Each school competes in one of 32 different conferences which are determined primarily by geography and school size. Not all conferences are created equally, however. At the top of the food chain, “Power Six” conferences (ACC, Big 10, Big 12, Big East, Pac-12, SEC) recruit the top talent year in, year out and are the most competitive each year. The rest of the conferences could be considered “mid-major”, but some like to make the distinction to separate into one more category: “high-major.” They are typically a step above the rest of the mid-majors but aren’t as strong top-to-bottom as the Power Six. Let’s use k-means clustering to determine which conferences deserve the high-major distinction.

## K-means

First things first, let’s determine what data to use. Conference realignment kind of throws a wrench into things, so to get a better idea of the current landscape we’ll focus our efforts only on the past five seasons. We’ll use each conference’s median team offensive and defensive efficiency metric defined as the points scored or allowed per 100 possessions (adjusted for opponent) and tempo (described above) to paint a picture of each conference’s overall skill and style of play. Combining those features let’s determine the optimal number of clusters using silhouette coefficients.

set.seed(8675309)

kmeans.data <- ncaa %>%
filter(year > 2013) %>%
group_by(Conference) %>%
summarise_all(median) %>%
column_to_rownames("Conference") %>%
scale() 

The optimal number of centers to use for k-means model is 2. The silhouette score measures the separation of each point between clusters. In short, the higher score, the better the clustering result. The silhouette plot with 2 clusters is shown below.
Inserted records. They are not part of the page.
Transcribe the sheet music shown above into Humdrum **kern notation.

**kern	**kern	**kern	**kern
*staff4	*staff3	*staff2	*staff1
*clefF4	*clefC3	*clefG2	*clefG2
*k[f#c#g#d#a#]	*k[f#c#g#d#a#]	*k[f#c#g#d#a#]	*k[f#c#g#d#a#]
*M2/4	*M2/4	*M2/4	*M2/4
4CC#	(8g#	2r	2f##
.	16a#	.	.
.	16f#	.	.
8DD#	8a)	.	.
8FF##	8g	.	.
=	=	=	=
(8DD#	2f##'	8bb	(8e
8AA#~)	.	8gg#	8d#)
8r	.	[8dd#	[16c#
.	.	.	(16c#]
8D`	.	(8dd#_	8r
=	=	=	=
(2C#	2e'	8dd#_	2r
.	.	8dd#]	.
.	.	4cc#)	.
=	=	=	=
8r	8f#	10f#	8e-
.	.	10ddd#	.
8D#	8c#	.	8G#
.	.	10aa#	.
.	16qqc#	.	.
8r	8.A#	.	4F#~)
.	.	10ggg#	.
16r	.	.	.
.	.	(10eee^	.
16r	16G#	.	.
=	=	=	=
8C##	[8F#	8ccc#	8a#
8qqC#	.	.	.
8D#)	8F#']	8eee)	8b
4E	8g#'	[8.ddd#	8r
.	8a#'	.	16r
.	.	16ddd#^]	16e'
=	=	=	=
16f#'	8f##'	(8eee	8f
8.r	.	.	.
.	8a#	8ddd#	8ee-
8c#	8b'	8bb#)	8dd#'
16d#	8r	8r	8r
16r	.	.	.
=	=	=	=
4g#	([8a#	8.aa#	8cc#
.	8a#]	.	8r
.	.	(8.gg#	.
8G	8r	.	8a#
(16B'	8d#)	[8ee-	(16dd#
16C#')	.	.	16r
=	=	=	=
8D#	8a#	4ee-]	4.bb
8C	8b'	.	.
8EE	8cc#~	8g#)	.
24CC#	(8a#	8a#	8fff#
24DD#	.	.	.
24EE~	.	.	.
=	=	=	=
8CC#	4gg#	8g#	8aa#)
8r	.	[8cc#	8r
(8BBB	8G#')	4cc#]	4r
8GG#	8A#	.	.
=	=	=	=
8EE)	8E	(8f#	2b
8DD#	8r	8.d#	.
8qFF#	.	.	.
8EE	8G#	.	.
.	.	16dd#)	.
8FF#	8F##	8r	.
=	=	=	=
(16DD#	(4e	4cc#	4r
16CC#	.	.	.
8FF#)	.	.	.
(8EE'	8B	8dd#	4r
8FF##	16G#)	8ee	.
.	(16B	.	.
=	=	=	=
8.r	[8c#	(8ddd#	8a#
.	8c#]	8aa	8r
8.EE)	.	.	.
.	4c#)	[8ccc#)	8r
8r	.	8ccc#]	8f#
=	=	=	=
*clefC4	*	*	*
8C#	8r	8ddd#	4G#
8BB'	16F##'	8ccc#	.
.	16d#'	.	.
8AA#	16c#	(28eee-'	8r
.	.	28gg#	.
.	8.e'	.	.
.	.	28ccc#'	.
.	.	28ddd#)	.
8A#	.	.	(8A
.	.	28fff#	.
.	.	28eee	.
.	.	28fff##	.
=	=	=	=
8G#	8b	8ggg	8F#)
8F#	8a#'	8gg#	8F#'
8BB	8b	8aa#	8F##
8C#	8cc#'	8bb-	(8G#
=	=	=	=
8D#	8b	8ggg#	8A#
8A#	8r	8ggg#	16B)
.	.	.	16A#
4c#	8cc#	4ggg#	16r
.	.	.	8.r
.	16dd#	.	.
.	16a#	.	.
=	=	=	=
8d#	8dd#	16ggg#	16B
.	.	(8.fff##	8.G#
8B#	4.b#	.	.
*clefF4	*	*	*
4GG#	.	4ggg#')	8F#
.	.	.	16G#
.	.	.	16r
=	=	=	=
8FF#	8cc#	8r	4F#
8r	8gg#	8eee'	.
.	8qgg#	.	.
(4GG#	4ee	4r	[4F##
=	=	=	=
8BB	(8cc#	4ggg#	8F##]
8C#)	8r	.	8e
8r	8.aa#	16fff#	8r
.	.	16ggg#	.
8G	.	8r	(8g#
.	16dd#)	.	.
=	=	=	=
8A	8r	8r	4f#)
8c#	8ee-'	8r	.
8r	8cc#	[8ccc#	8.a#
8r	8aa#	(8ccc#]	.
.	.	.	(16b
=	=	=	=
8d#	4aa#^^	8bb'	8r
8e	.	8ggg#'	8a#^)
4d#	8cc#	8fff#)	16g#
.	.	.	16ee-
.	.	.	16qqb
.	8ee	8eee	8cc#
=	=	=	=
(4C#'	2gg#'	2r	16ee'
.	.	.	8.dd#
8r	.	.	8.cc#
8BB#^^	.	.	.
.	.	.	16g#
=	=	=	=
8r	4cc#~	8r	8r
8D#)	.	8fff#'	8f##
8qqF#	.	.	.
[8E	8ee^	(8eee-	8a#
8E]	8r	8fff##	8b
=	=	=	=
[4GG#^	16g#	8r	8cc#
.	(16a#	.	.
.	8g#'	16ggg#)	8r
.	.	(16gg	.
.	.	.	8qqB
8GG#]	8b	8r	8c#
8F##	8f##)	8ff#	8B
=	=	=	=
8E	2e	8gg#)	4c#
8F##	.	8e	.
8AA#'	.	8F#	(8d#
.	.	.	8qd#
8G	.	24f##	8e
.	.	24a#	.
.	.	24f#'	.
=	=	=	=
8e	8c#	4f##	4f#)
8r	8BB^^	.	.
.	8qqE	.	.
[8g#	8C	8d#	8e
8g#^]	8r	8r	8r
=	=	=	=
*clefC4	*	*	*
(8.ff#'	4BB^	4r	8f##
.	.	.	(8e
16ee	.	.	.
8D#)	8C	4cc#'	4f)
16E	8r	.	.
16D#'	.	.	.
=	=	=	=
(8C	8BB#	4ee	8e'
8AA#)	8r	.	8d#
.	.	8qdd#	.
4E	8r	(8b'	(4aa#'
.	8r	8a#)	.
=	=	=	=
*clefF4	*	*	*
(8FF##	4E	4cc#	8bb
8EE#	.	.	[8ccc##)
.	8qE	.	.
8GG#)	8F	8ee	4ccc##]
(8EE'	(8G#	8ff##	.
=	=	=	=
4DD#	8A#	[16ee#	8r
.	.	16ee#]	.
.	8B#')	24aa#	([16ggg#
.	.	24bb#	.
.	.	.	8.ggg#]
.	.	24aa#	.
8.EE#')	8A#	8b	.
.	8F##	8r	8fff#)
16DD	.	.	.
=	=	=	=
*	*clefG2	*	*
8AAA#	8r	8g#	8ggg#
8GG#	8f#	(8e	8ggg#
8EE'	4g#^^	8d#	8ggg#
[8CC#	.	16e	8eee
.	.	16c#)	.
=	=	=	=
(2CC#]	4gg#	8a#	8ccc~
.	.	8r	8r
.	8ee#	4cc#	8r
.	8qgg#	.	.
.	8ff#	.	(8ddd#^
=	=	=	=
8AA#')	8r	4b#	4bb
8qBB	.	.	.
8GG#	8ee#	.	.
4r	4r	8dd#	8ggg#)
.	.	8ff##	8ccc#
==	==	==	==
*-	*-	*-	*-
ncaa.km <- kmeans(kmeans.data, 2, nstart = 33)

The results of our k-means cluster can be visualized on a PCA biplot showing 96.7% (65.6 + 31.1) of the variability in the data.

Congratulations to members of the American, Atlantic 10, Mountain West, Missouri Valley, and West Coast Conferences. You have officially been promoted to High-Major status! Now of those High-Majors, let’s see which schools could make the jump to a Power Six conference based on recent performance.

#define conference type
ncaa <- ncaa %>%
mutate(type = case_when(Conference %in% c("ACC", "B10", "B12", "P12", "SEC", "BE") ~ "Power 6",
Conference %in% c("A10", "Amer", "MWC", "MVC", "WCC") ~ "High-Major",
TRUE ~ "Mid-Major")) 

## The Best of the Rest

Kenpom ranks each team by its efficiency margin which is a team’s offensive minus defensive efficiency. Since 2014, the average efficiency margin for Power Six schools’ is 13.80. During that same time, High-Majors with an overall efficiency margin of that or better are listed below.

Gonzaga 24.764
Wichita St. 23.054
Cincinnati 19.846
SMU 18.098
Saint Mary’s 15.658
San Diego St. 14.752
VCU 13.898

These schools will most likely be given a hard look from Power Six conferences looking to expand. Gonzaga, Wichita St., and VCU have all made the Final Four this decade as well.